The proposal, driven by concerns over public health and the reputational risks associated with selling indulgent foods, was spearheaded by the campaign group ShareAction and supported by five institutional investors managing assets worth $1.68 trillion. 

These included prominent names like Legal & General Investment Management. Recent findings by the University of Oxford and the charity BiteBack highlighted that approximately 70% of Nestlé’s UK sales comprised products high in unhealthy ingredients.

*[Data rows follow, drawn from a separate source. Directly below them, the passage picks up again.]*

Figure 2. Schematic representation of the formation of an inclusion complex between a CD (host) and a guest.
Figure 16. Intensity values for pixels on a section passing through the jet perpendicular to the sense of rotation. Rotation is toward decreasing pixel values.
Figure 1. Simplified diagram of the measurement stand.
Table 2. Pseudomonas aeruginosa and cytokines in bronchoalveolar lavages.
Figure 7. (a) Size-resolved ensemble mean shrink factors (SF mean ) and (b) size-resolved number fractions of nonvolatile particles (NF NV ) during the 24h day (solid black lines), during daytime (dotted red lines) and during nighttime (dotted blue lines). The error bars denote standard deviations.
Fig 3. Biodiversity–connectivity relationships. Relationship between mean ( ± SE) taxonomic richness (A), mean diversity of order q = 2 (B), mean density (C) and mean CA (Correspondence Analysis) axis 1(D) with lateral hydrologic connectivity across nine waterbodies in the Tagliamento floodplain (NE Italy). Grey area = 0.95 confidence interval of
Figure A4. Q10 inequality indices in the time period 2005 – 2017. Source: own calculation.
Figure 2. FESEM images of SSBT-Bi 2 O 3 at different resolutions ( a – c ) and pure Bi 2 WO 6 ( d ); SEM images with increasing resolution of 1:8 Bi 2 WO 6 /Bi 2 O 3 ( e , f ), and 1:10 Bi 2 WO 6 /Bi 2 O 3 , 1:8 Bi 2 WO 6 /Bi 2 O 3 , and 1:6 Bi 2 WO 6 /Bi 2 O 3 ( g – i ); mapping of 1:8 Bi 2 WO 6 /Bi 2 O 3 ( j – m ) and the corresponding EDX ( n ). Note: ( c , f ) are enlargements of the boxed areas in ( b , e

Simon Rawson, Deputy Chief Executive of ShareAction, expressed a resolve to continue advocating for change, stating, “While the vote we achieved today may be less than we wanted, the direction of travel is clear. Investors and consumers are recognizing the importance of addressing the business risks and public health impacts of an industry that is heavily reliant on the sales of unhealthy food.”

Simon Rawson

Nestlé, known for brands such as KitKat, Yorkie, and Quality Street, defended its product range. The company argued that 60% of its sales, excluding pet food, came from “more nutritious or specialized nutrition products,” with only 21% of its portfolio dedicated to indulgent foods. Paul Bulcke, Chair of Nestlé, emphasized in a video message (video below) that the company values consumer choice and responsible indulgence. “A small group of shareholders led by the NGO ShareAction wants us to disengage from indulgent products. This is wrong. It will restrict Nestlé’s strategic freedom and limit management’s ability to make responsible decisions,” he stated.

Watch Nestle's Chairman Repond

In response to ongoing discussions about health impacts, Nestlé had previously set a nutrition target for 2030 to increase sales of “more nutritious” products. However, ShareAction criticized this target, arguing that it merely aligned with overall growth forecasts and didn’t commit to reducing sales of unhealthy products, which could potentially increase at a similar rate.

The campaign group also noted that the target included items like coffee, which have no nutritional value, highlighting a lack of substantial commitment to nutritional improvements.

This resistance from Nestlé reflects broader challenges within the food industry to balance consumer health with business interests, amidst increasing scrutiny from investors and the public over the impacts of dietary choices on health and well-being.